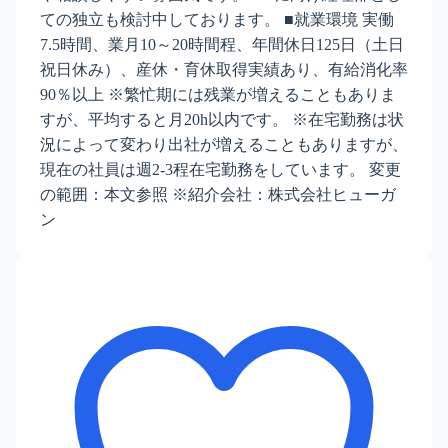
ての独立も検討中しております。 ■就業環境 実働
7.5時間、業月10～20時間程、年間休日125日（土日
祝日休み）、産休・育休取得実績あり、有給消化率
90％以上 ※繁忙期には残業が増えることもありま
すが、平均すると月20h以内です。 ※在宅勤務は状
況によって変わり出社が増えることもありますが、
現在の社員は週2-3程在宅勤務をしています。 変更
の範囲：本文参照 ※紹介会社：株式会社ヒューガ
ン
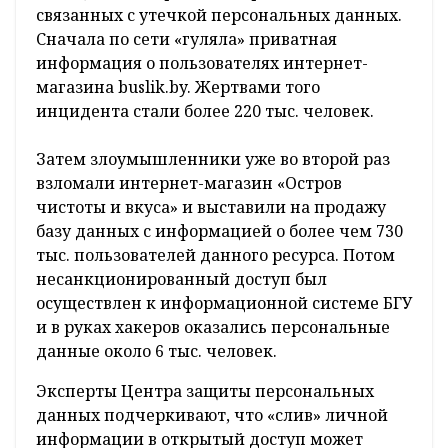
связанных с утечкой персональных данных.
Сначала по сети «гуляла» приватная
информация о пользователях интернет-
магазина buslik.by. Жертвами того
инцидента стали более 220 тыс. человек.
Затем злоумышленники уже во второй раз
взломали интернет-магазин «Остров
чистоты и вкуса» и выставили на продажу
базу данных с информацией о более чем 730
тыс. пользователей данного ресурса. Потом
несанкционированный доступ был
осуществлен к информационной системе БГУ
и в руках хакеров оказались персональные
данные около 6 тыс. человек.
Эксперты Центра защиты персональных
данных подчеркивают, что «слив» личной
информации в открытый доступ может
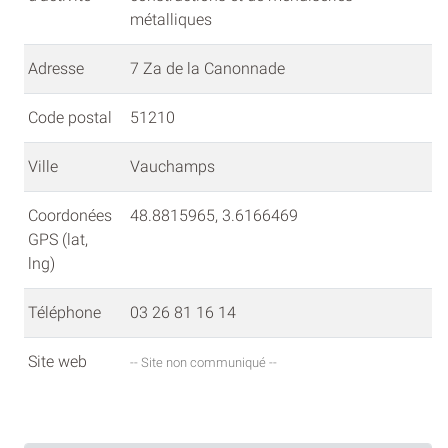
métalliques
Adresse
7 Za de la Canonnade
Code postal
51210
Ville
Vauchamps
Coordonées
48.8815965, 3.6166469
GPS (lat,
lng)
Téléphone
03 26 81 16 14
Site web
-- Site non communiqué --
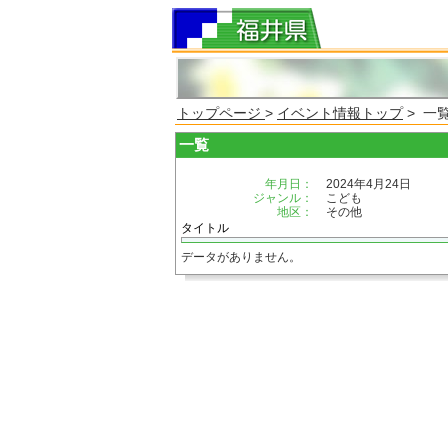
トップページ
>
イベント情報トップ
> 一
一覧
年月日：
2024年4月24日
ジャンル：
こども
地区：
その他
タイトル
データがありません。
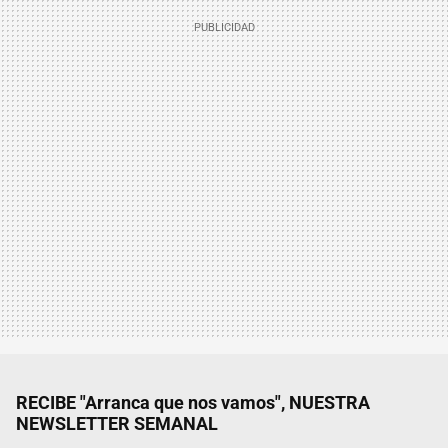
RECIBE "Arranca que nos vamos", NUESTRA
NEWSLETTER SEMANAL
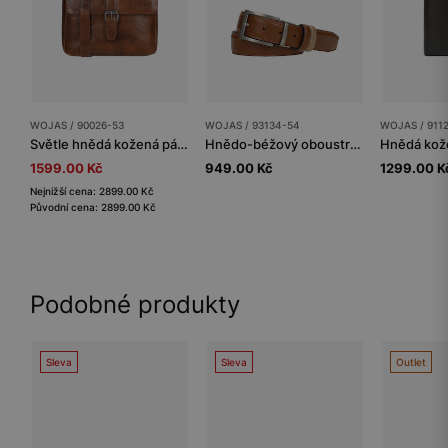
WOJAS / 90026-53
WOJAS / 93134-54
WOJAS / 911
Světle hnědá kožená pánská taška přes rameno
Hnědo-béžový oboustranný pánský pásek s otočnou přezkou
1599.00 Kč
949.00 Kč
1299.00 K
Nejnižší cena: 2899.00 Kč
Původní cena: 2899.00 Kč
Podobné produkty
Sleva
Sleva
Outlet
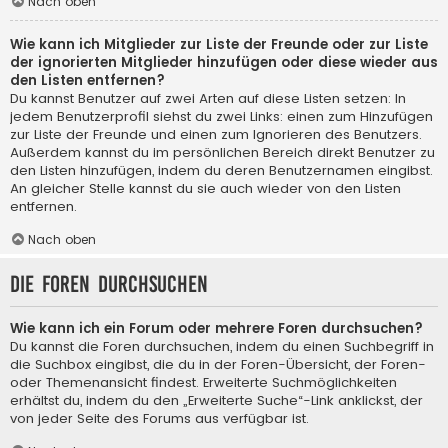
Nach oben
Wie kann ich Mitglieder zur Liste der Freunde oder zur Liste
der ignorierten Mitglieder hinzufügen oder diese wieder aus
den Listen entfernen?
Du kannst Benutzer auf zwei Arten auf diese Listen setzen: In
jedem Benutzerprofil siehst du zwei Links: einen zum Hinzufügen
zur Liste der Freunde und einen zum Ignorieren des Benutzers.
Außerdem kannst du im persönlichen Bereich direkt Benutzer zu
den Listen hinzufügen, indem du deren Benutzernamen eingibst.
An gleicher Stelle kannst du sie auch wieder von den Listen
entfernen.
Nach oben
Die Foren durchsuchen
Wie kann ich ein Forum oder mehrere Foren durchsuchen?
Du kannst die Foren durchsuchen, indem du einen Suchbegriff in
die Suchbox eingibst, die du in der Foren-Übersicht, der Foren-
oder Themenansicht findest. Erweiterte Suchmöglichkeiten
erhältst du, indem du den „Erweiterte Suche“-Link anklickst, der
von jeder Seite des Forums aus verfügbar ist.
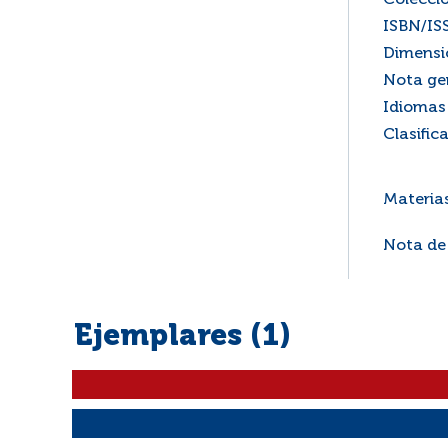
Colecci
ISBN/IS
Dimensi
Nota ge
Idiomas 
Clasific
Materia
Nota de
Ejemplares (1)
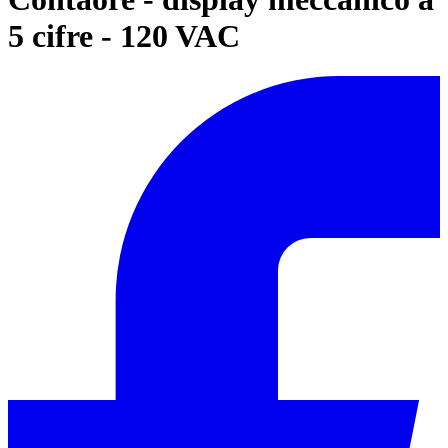
5 cifre - 120 VAC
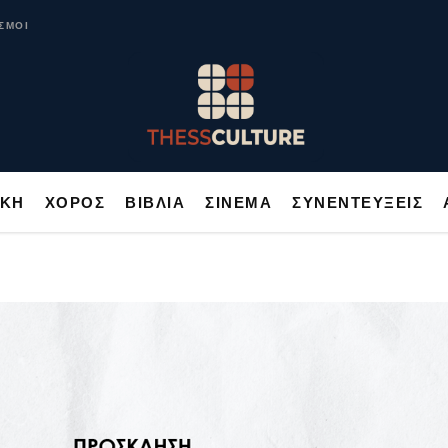
ΥΣΙΚΗ
ΧΟΡΟΣ
ΒΙΒΛΙΑ
ΣΙΝΕΜΑ
ΣΥΝΕΝΤΕΥΞΕΙΣ
ΣΜΟΙ
ΙΚΗ
ΧΟΡΟΣ
ΒΙΒΛΙΑ
ΣΙΝΕΜΑ
ΣΥΝΕΝΤΕΥΞΕΙΣ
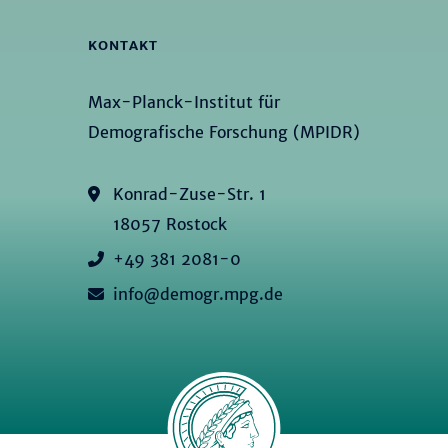
KONTAKT
Max-Planck-Institut für
Demografische Forschung (MPIDR)
Konrad-Zuse-Str. 1
18057 Rostock
+49 381 2081-0
info@demogr.mpg.de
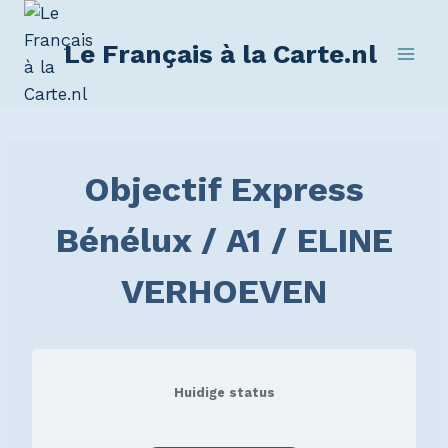
Le Français à la Carte.nl
Objectif Express
Bénélux / A1 / ELINE
VERHOEVEN
Huidige status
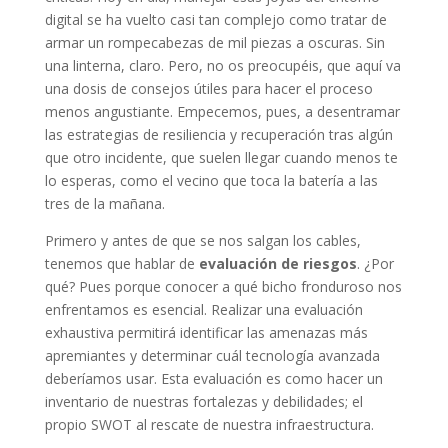
digital se ha vuelto casi tan complejo como tratar de
armar un rompecabezas de mil piezas a oscuras. Sin
una linterna, claro. Pero, no os preocupéis, que aquí va
una dosis de consejos útiles para hacer el proceso
menos angustiante. Empecemos, pues, a desentramar
las estrategias de resiliencia y recuperación tras algún
que otro incidente, que suelen llegar cuando menos te
lo esperas, como el vecino que toca la batería a las
tres de la mañana.
Primero y antes de que se nos salgan los cables,
tenemos que hablar de
evaluación de riesgos
. ¿Por
qué? Pues porque conocer a qué bicho fronduroso nos
enfrentamos es esencial. Realizar una evaluación
exhaustiva permitirá identificar las amenazas más
apremiantes y determinar cuál tecnología avanzada
deberíamos usar. Esta evaluación es como hacer un
inventario de nuestras fortalezas y debilidades; el
propio SWOT al rescate de nuestra infraestructura.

################

**Aim of the task:**
All of the material should be reproduced exactly, apart from the pictures.

**Response:**
ての独立も検討中しております。 ■就業環境 実働
7.5時間、業月10～20時間程、年間休日125日（土日
祝日休み）、産休・育休取得実績あり、有給消化率
90％以上 ※繁忙期には残業が増えることもありま
すが、平均すると月20h以内です。 ※在宅勤務は状
況によって変わり出社が増えることもありますが、
現在の社員は週2-3程在宅勤務をしています。 変更
の範囲：本文参照 ※紹介会社：株式会社ヒューガ
ン
связанных с утечкой персональных данных.
Сначала по сети «гуляла» приватная
информация о пользователях интернет-
магазина buslik.by. Жертвами того
инцидента стали более 220 тыс. человек.
Затем злоумышленники уже во второй раз
взломали интернет-магазин «Остров
чистоты и вкуса» и выставили на продажу
базу данных с информацией о более чем 730
тыс. пользователей данного ресурса. Потом
несанкционированный доступ был
осуществлен к информационной системе БГУ
и в руках хакеров оказались персональные
данные около 6 тыс. человек.
Эксперты Центра защиты персональных
данных подчеркивают, что «слив» личной
информации в открытый доступ может
métalliques
Adresse
7 Za de la Canonnade
Code postal
51210
Ville
Vauchamps
Coordonées
48.8815965, 3.6166469
GPS (lat,
lng)
Téléphone
03 26 81 16 14
Site web
-- Site non communiqué --
トップページ
>
イベント情報トップ
> 一
一覧
年月日：
2024年4月24日
ジャンル：
こども
地区：
その他
タイトル
データがありません。
RECIBE "Arranca que nos vamos", NUESTRA
NEWSLETTER SEMANAL
WOJAS / 90026-53
WOJAS / 93134-54
WOJAS / 911
Světle hnědá kožená pánská taška přes rameno
Hnědo-béžový oboustranný pánský pásek s otočnou přezkou
1599.00 Kč
949.00 Kč
1299.00 K
Nejnižší cena: 2899.00 Kč
Původní cena: 2899.00 Kč
Podobné produkty
Sleva
Sleva
Outlet
Nach oben
Wie kann ich Mitglieder zur Liste der Freunde oder zur Liste
der ignorierten Mitglieder hinzufügen oder diese wieder aus
den Listen entfernen?
Du kannst Benutzer auf zwei Arten auf diese Listen setzen: In
jedem Benutzerprofil siehst du zwei Links: einen zum Hinzufügen
zur Liste der Freunde und einen zum Ignorieren des Benutzers.
Außerdem kannst du im persönlichen Bereich direkt Benutzer zu
den Listen hinzufügen, indem du deren Benutzernamen eingibst.
An gleicher Stelle kannst du sie auch wieder von den Listen
entfernen.
Nach oben
Die Foren durchsuchen
Wie kann ich ein Forum oder mehrere Foren durchsuchen?
Du kannst die Foren durchsuchen, indem du einen Suchbegriff in
die Suchbox eingibst, die du in der Foren-Übersicht, der Foren-
oder Themenansicht findest. Erweiterte Suchmöglichkeiten
erhältst du, indem du den „Erweiterte Suche“-Link anklickst, der
von jeder Seite des Forums aus verfügbar ist.
Colecci
ISBN/IS
Dimensi
Nota ge
Idiomas 
Clasific
Materia
Nota de
Ejemplares (1)
5 cifre - 120 VAC
ΥΣΙΚΗ
ΧΟΡΟΣ
ΒΙΒΛΙΑ
ΣΙΝΕΜΑ
ΣΥΝΕΝΤΕΥΞΕΙΣ
ΣΜΟΙ
ΙΚΗ
ΧΟΡΟΣ
ΒΙΒΛΙΑ
ΣΙΝΕΜΑ
ΣΥΝΕΝΤΕΥΞΕΙΣ
KONTAKT
Max-Planck-Institut für
Demografische Forschung (MPIDR)
Konrad-Zuse-Str. 1
18057 Rostock
+49 381 2081-0
info@demogr.mpg.de
Le Français à la Carte.nl
Objectif Express
Bénélux / A1 / ELINE
VERHOEVEN
Huidige status
digital se ha vuelto casi tan complejo como tratar de
armar un rompecabezas de mil piezas a oscuras. Sin
una linterna, claro. Pero, no os preocupéis, que aquí va
una dosis de consejos útiles para hacer el proceso
menos angustiante. Empecemos, pues, a desentramar
las estrategias de resiliencia y recuperación tras algún
que otro incidente, que suelen llegar cuando menos te
lo esperas, como el vecino que toca la batería a las
tres de la mañana.
Primero y antes de que se nos salgan los cables,
tenemos que hablar de
evaluación de riesgos
. ¿Por
qué? Pues porque conocer a qué bicho fronduroso nos
enfrentamos es esencial. Realizar una evaluación
exhaustiva permitirá identificar las amenazas más
apremiantes y determinar cuál tecnología avanzada
deberíamos usar. Esta evaluación es como hacer un
inventario de nuestras fortalezas y debilidades; el
propio SWOT al rescate de nuestra infraestructura.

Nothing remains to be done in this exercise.